Pisit Makpaisit, Worawan Marurngsith


Applications can accelerate up to hundreds of times faster by offloading some computation from CPU to execute at graphical processing units (GPUs). This technique is so called the general-purpose computation on graphic processing units (GPGPUs). Recent research on accelerating various applications by GPGPUs using a programming model from NVIDIA, called Compute Unified Device Architecture (CUDA), have shown significant improvement on performance results. However, writing an efficient CUDA program requires in-depth understanding of GPU architecture in order to develop a suitable data-parallel strategy, and to express it in a low-level style of code.

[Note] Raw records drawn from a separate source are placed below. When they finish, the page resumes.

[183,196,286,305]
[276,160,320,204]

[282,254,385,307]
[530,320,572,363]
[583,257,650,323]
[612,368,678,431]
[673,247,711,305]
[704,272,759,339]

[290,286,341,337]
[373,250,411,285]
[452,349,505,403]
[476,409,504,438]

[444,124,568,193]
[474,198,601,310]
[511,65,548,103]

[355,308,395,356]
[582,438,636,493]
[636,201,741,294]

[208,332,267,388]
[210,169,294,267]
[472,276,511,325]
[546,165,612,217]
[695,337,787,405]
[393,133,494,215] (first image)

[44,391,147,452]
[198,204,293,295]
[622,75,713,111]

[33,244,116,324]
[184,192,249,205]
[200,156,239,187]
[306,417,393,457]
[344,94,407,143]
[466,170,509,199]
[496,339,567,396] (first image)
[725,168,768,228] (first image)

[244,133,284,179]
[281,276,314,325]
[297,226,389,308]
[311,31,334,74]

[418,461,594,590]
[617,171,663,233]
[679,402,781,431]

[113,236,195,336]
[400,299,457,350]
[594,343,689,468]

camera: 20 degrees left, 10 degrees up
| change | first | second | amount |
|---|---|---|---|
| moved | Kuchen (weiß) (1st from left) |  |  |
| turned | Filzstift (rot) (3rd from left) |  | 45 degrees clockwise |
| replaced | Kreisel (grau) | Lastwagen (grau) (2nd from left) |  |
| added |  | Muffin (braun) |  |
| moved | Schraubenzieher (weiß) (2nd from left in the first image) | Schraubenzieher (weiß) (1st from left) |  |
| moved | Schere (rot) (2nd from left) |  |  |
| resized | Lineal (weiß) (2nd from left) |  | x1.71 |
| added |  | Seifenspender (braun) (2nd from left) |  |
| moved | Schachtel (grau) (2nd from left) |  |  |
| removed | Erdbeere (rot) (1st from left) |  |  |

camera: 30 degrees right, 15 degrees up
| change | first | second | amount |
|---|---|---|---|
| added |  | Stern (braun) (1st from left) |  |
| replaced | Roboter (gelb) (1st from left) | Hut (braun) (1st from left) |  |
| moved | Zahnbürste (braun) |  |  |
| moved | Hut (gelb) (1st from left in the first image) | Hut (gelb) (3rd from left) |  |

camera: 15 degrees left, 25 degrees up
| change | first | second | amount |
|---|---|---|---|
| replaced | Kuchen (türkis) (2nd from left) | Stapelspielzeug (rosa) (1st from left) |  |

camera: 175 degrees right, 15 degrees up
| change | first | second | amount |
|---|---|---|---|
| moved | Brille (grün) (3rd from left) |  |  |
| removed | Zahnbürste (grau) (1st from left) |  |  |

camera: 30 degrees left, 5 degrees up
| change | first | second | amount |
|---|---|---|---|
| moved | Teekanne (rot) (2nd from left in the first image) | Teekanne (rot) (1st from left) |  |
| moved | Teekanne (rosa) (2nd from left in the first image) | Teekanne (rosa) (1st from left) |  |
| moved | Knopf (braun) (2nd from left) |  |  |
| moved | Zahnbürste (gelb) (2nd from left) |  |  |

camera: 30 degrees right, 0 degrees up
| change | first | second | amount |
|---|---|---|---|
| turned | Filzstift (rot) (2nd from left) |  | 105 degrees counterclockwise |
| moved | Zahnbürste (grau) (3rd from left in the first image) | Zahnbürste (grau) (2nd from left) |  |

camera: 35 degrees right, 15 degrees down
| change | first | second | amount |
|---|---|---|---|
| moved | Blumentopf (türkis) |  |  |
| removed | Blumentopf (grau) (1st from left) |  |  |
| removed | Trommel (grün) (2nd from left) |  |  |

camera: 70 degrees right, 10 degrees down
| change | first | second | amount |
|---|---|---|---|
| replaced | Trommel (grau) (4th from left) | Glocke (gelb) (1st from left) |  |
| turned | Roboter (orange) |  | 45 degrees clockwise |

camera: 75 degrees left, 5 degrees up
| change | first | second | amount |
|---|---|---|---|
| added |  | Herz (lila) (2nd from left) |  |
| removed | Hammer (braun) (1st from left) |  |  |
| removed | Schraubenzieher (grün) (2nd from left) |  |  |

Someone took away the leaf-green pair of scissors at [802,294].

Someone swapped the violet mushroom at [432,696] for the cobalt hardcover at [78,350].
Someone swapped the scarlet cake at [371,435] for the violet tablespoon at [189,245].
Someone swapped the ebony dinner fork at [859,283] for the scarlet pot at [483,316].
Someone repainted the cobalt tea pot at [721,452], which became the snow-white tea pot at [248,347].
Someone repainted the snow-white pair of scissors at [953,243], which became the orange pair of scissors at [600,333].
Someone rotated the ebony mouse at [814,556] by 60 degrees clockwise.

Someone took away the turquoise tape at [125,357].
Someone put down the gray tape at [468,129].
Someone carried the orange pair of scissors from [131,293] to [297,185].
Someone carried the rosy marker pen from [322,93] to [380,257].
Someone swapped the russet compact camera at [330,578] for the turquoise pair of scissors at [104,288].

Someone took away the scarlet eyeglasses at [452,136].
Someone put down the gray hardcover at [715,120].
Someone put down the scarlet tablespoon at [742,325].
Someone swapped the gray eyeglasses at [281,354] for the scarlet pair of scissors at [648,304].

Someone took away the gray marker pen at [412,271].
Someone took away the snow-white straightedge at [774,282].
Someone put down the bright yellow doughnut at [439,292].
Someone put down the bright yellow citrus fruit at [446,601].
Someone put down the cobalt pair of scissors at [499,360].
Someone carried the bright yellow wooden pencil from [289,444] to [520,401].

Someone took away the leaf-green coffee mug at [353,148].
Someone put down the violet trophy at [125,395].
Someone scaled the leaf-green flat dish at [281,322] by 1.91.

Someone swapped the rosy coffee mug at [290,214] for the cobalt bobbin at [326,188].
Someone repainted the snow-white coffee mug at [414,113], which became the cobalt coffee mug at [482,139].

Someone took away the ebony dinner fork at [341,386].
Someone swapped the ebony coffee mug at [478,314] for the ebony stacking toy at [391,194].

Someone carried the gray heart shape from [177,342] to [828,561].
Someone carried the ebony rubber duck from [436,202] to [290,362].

Thus, CUDA programming is still considered complex and error-prone. This paper proposes a new set of application program interfaces (APIs), called Griffon, and its compiler framework for automatic translation of C programs to CUDA-based programs. Griffon APIs allow programmers to exploit the performance of multicore machines using OpenMP and offloads computations to GPUs using Griffon directives. The compiler framework uses a new graph algorithm for efficiently exploiting data locality. Experimental results on a 16-core NVIDIA Geforce 8400M GS using six workloads show that Griffon-based programs can accelerate from 1.5 up to 89 times faster than their sequential implementation running on CPU.


CUDA, Accelerating Computing, GPU, Automatic translation, Parallel Programming.